| Work to be completed |
Reproduce the passage on the American Pre-Raphaelites word for word, starting at "At first glance, the" and ending at "their inexhaustible scrutiny.".
-- Document segment follows --
At first glance, the exhibition borders on the trivial, with gallery after gallery of small pictures and tranquil renderings. But the artworks unfold under the patient eye, revealing perceptive detail and dazzling technique. Following Ruskin’s dictum to “trace the finger of God” in nature, the American Pre-Raphaelites championed the unextraordinary, the insignificant, and the unkempt. The beauty of creation could be found in any subject if depicted faithfully and stripped of contrivance. The American Pre-Raphaelites tested the limits of this theory in a variety of ways: an overgrown wheat field, a stalk of milkweed, and cattle bones washed ashore were all subjected to their inexhaustible scrutiny.

A winter landscape by Moore captures the stated goals of these painters with delicate precision. In High Peak and Round Top (Catskill) in Winter (1866), simple clapboard houses sit atop snow-covered fields. Along the eastern slope, deep footprints cut into a blanket of snow. The white of the western slope, exposed to the warm afternoon sun, has thinned to reveal patches of dormant yellow grass underneath. In the distance, the Catskill Mountains are cloaked in bare trees that echo the bedrock underneath. “Form is a cup which bears the essence of spiritual realities to us,” Moore wrote at the time. In his pursuit of truth, Moore has created a winter scene that is exquisitely rendered, yet strictly literal. The pictures of the American Pre-Raphaelites politely request your attention, but they do not demand it.
-- Document segment concluded --
-- The data follows --
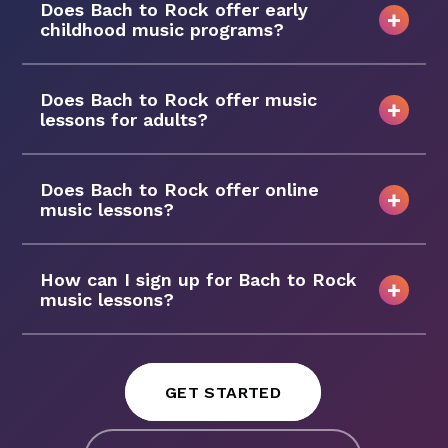
Does Bach to Rock offer early
childhood music programs?
Does Bach to Rock offer music
lessons for adults?
Does Bach to Rock offer online
music lessons?
How can I sign up for Bach to Rock
music lessons?
GET STARTED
-- The data concluded --
| Solution below |
At first glance, the exhibition borders on the trivial, with gallery after gallery of small pictures and tranquil renderings. But the artworks unfold under the patient eye, revealing perceptive detail and dazzling technique. Following Ruskin’s dictum to “trace the finger of God” in nature, the American Pre-Raphaelites championed the unextraordinary, the insignificant, and the unkempt. The beauty of creation could be found in any subject if depicted faithfully and stripped of contrivance. The American Pre-Raphaelites tested the limits of this theory in a variety of ways: an overgrown wheat field, a stalk of milkweed, and cattle bones washed ashore were all subjected to their inexhaustible scrutiny.